Employee training can be the difference between a trim, efficient workforce and a bloated, incompetent one that wastes enterprise resources and ultimately shrinks the bottom line. As a result, U.S. businesses spend about $134 billion yearly training their workers. Unfortunately, a new study at the University of Iowa maintains that much of that money is wasted, since it merely makes employees more qualified to take better paying jobs at other companies.
Compounding the problem is the fact that by increasing turnover, the additional expense of finding, hiring and training new employees is increased as well, driving up costs and further sinking the bottom line.
The problem, according to University of Iowa professor Scott Seibert, is that employee training does not by itself instill loyalty. Professional development by itself merely creates the hunger for better opportunities.
The key to making employee training programs pay off, is to couple professional-development programs with a clear path to career advancement.
"Only those employees who can see a way forward in their careers will stay with an employer," said Seibert. "Otherwise, professional-development opportunities might simply make their workers more employable by other firms."
Seibert and fellow professor Maria Kraimer based their conclusions on a survey of 246 employees, who were asked whether their company had provided adequate professional-development programs as well as whether the company also had career-advancement opportunities in-house. The results showed that the employees who took advantage of professional-development programs planned to stay on only if the training was coupled with attractive career possibilities. Otherwise, they were happy to receive the training, but felt no obligation to stay on; in fact, they felt the opposite way and started almost immediately looking for career-advancement opportunities elsewhere.

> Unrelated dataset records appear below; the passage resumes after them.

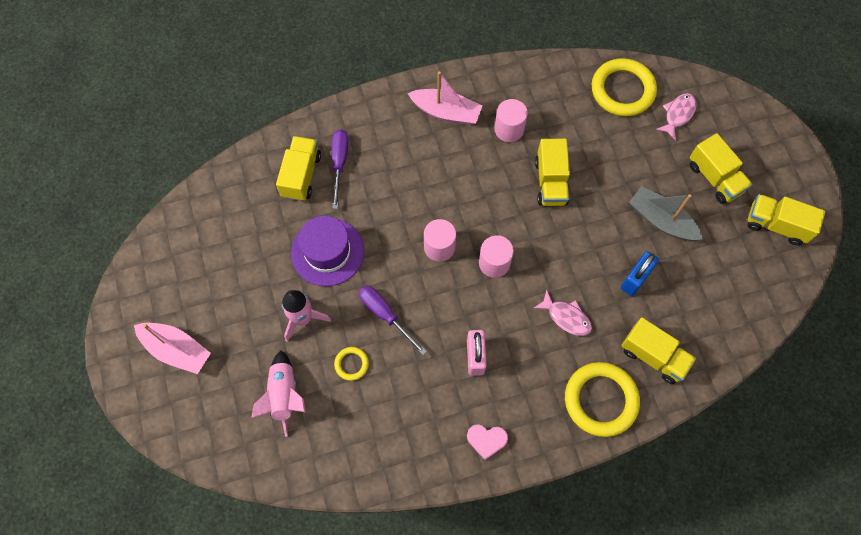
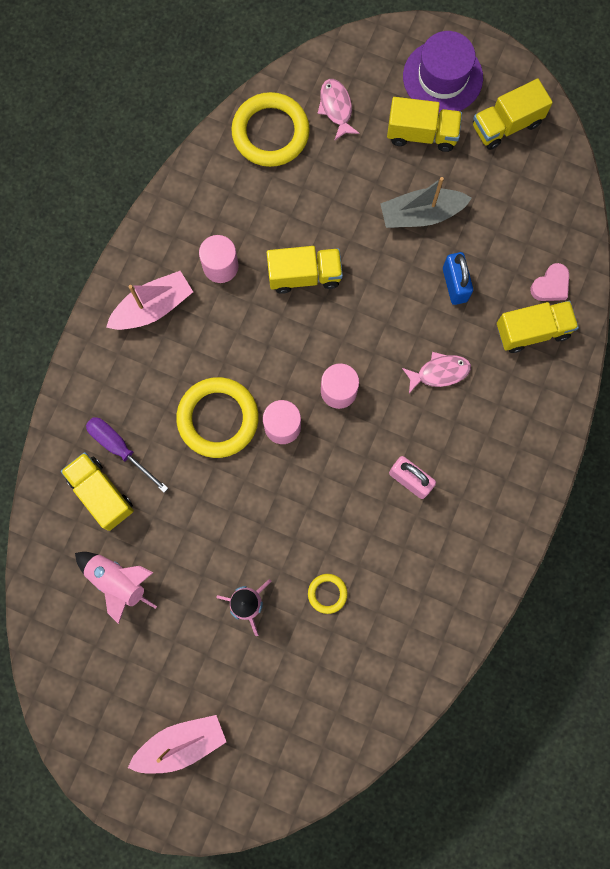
camera: 50 degrees left, 10 degrees up
pink rocket [251,350,306,437] -> pink rocket moved to [75,552,157,624]
purple hat [291,216,364,286] -> purple hat moved to [403,31,483,113]
purple screwdriver [359,286,427,355] -> none
pink heart [467,424,508,460] -> pink heart moved to [530,263,569,301]
yellow truck [535,139,570,206] -> yellow truck turned 45 degrees counterclockwise [267,246,343,294]
yellow ring [565,362,640,437] -> yellow ring moved to [176,377,259,458]

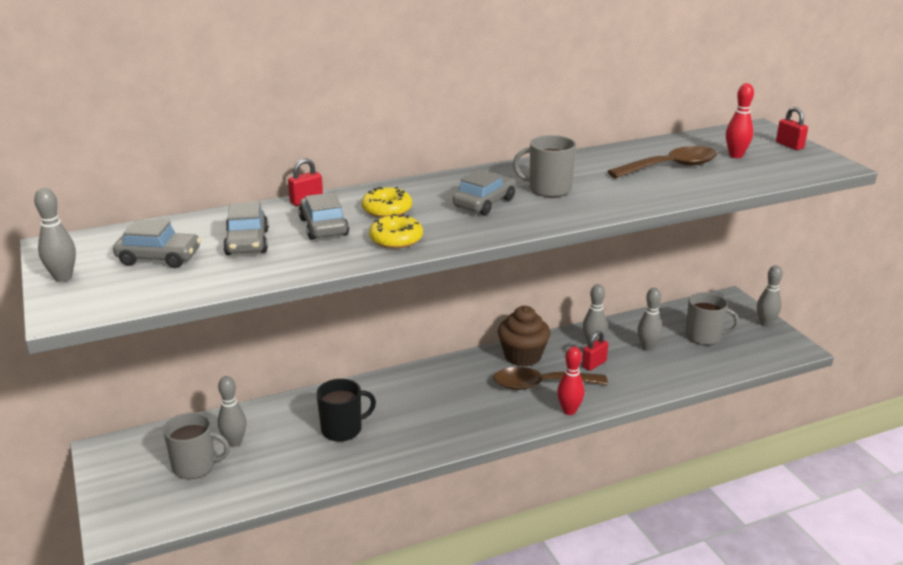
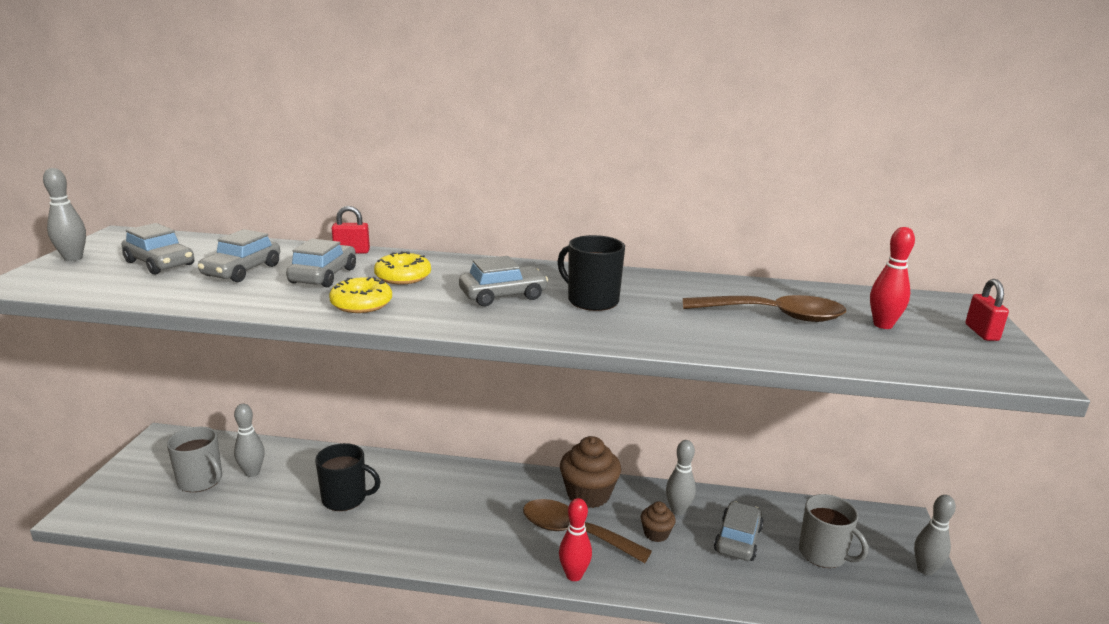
camera: 30 degrees right, 5 degrees down
grey mug [513,135,576,197] -> black mug [558,235,625,311]
red padlock [582,331,608,371] -> brown cupcake [641,501,676,542]
grey bowling pin [638,288,662,351] -> grey car [714,501,764,561]

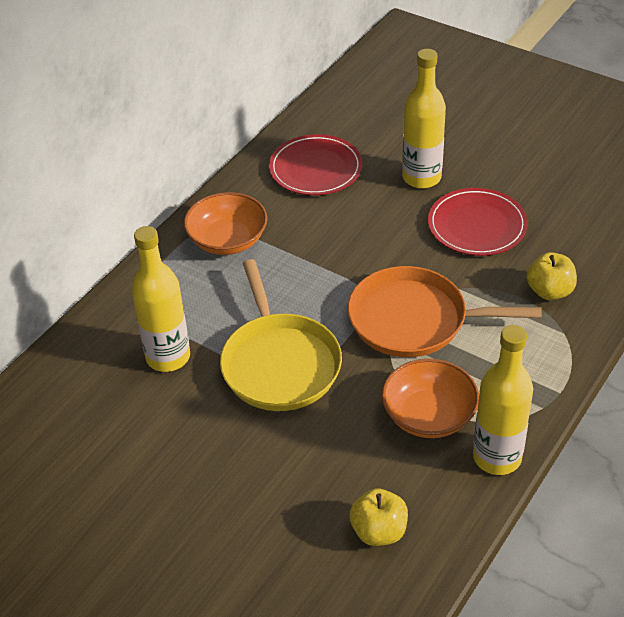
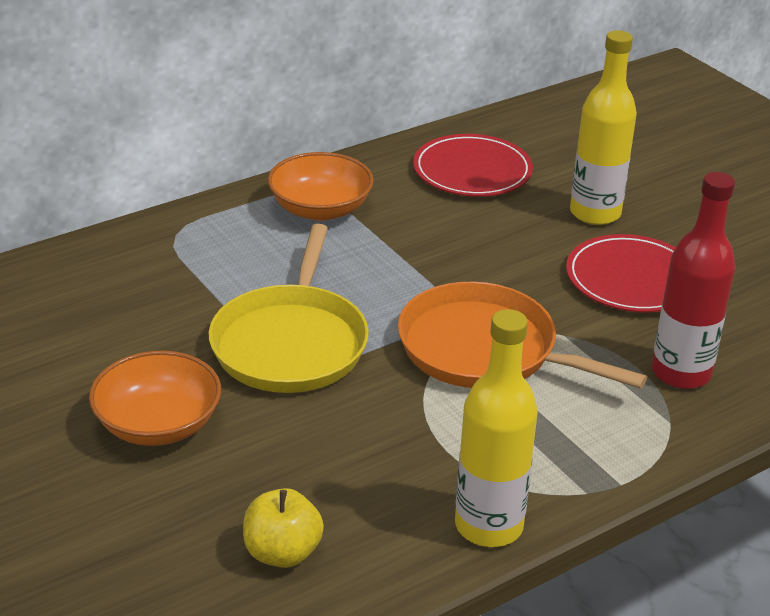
camera: 20 degrees right, 10 degrees down
yellow bottle [131,226,190,372] -> none
orange bowl [382,359,479,438] -> orange bowl moved to [89,351,221,446]
yellow apple [527,252,577,300] -> red bottle [652,172,735,389]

"When career opportunities are low, development support was not related to performance, and it actually increased turnover," said Kraimer.
The enterprise that coupled training with a clear path to career advancement, on the other hand, was able to retain their employees and boost their company's overall productivity.
The most surprising finding of that study was that "career advancement" did not correlate directly with promotions and raises. In fact, many employees said that job rotation, mentoring opportunities and an improved relationship with their boss created the feeling that career opportunities were available.
"Career opportunities are perceptual in nature, so raising perceived career opportunities for employees may be largely a matter of letting employees know more about the range of possibilities that are already available within the organization," the researchers wrote in their study entitled: "Antecedents and Outcomes of Organizational Support for Development: The Critical Role of Career Opportunities."
The study, co-authored by professors Sandy Wayne and Robert Liden of the University of Illinois-Chicago and professor Jesus Bravo of Arizona State University, will be published in the “Journal of Applied Psychology.”